* GIVEN INSTRUCTION 1: In the Washington Monthly post about Obama and health care reform, copy everything from "Monday, March 22, 2010" down to "this talk anymore." word for word.
* GIVEN INSTRUCTION 2: In the Washington Monthly post about Obama and health care reform, how many other presidents had failed at health care reform?

* TEXT EXCERPT:
· · · ·
Monday, March 22, 2010

The Washington Monthly

THE PRESIDENT WHO PUT IT ALL ON THE LINE.... It's almost amusing to think back to the commentary of last fall, when prominent voices -- from pundits to Saturday Night Live -- perceived President Obama as accomplishment-free.

After succeeding on health care reform -- where seven other presidents had failed -- I don't imagine we'll be hearing this talk anymore.

Yglesias believes Obama will likely "go down in history as one of America's finest presidents," and a leader who has "reshaped the policy landscape in a way that no progressive politician has done in decades." Chait is only slightly more circumspect: "Let me offer a ludicrously premature opinion: Barack Obama has sealed his reputation as a president of great historical import. We don't know what will follow in his presidency, and it's quite possible that some future event -- a war, a scandal -- will define his presidency. But we do know that he has put his imprint on the structure of American government in a way that no Democratic president since Lyndon Johnson has."

Assessing a presidency after 14 months is inherently tricky -- it's impossible to predict what the next three (or seven) years have in store -- but speculating about Obama's place in history, given his record thus far, is hardly outlandish.

Time will tell what else the president can accomplish, but we can say with confidence that health care reform -- a seemingly impossible task -- would have failed were it not for his leadership. He knew a defeat would leave his presidency badly hobbled, but Obama put everything on the line anyway. The accomplishment will likely help define his tenure.

And it's not just health care. I'm reminded of this piece Jacob Weisberg, published in late November.
· · · ·
Data excerpts:
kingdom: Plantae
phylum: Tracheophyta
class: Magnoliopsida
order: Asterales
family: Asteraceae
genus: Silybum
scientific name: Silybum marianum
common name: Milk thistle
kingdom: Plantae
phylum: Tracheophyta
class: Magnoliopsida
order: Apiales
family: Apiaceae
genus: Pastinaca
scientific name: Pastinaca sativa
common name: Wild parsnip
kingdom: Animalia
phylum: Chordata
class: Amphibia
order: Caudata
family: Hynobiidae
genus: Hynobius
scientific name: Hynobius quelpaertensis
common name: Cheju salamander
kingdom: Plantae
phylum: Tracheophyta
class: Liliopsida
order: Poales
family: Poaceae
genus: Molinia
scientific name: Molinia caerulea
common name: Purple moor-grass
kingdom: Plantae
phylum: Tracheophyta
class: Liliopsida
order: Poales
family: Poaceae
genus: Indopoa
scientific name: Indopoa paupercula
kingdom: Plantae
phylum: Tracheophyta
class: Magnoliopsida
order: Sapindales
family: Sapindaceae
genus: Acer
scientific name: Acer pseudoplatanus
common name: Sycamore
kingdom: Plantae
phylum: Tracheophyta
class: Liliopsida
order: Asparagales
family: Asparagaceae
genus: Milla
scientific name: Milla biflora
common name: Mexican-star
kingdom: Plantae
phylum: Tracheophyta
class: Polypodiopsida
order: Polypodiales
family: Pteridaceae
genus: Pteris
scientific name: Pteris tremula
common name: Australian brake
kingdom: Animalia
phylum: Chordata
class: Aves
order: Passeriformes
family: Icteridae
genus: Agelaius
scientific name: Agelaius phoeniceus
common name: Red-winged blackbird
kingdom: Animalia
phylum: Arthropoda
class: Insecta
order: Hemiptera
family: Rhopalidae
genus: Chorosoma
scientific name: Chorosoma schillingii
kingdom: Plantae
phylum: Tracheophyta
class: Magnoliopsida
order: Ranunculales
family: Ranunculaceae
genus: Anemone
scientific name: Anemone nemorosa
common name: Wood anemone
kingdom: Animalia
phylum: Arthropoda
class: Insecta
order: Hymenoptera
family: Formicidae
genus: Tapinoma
· · · ·
* TASK SOLUTION 1:
Monday, March 22, 2010

The Washington Monthly

THE PRESIDENT WHO PUT IT ALL ON THE LINE.... It's almost amusing to think back to the commentary of last fall, when prominent voices -- from pundits to Saturday Night Live -- perceived President Obama as accomplishment-free.

After succeeding on health care reform -- where seven other presidents had failed -- I don't imagine we'll be hearing this talk anymore.

* TASK SOLUTION 2: Seven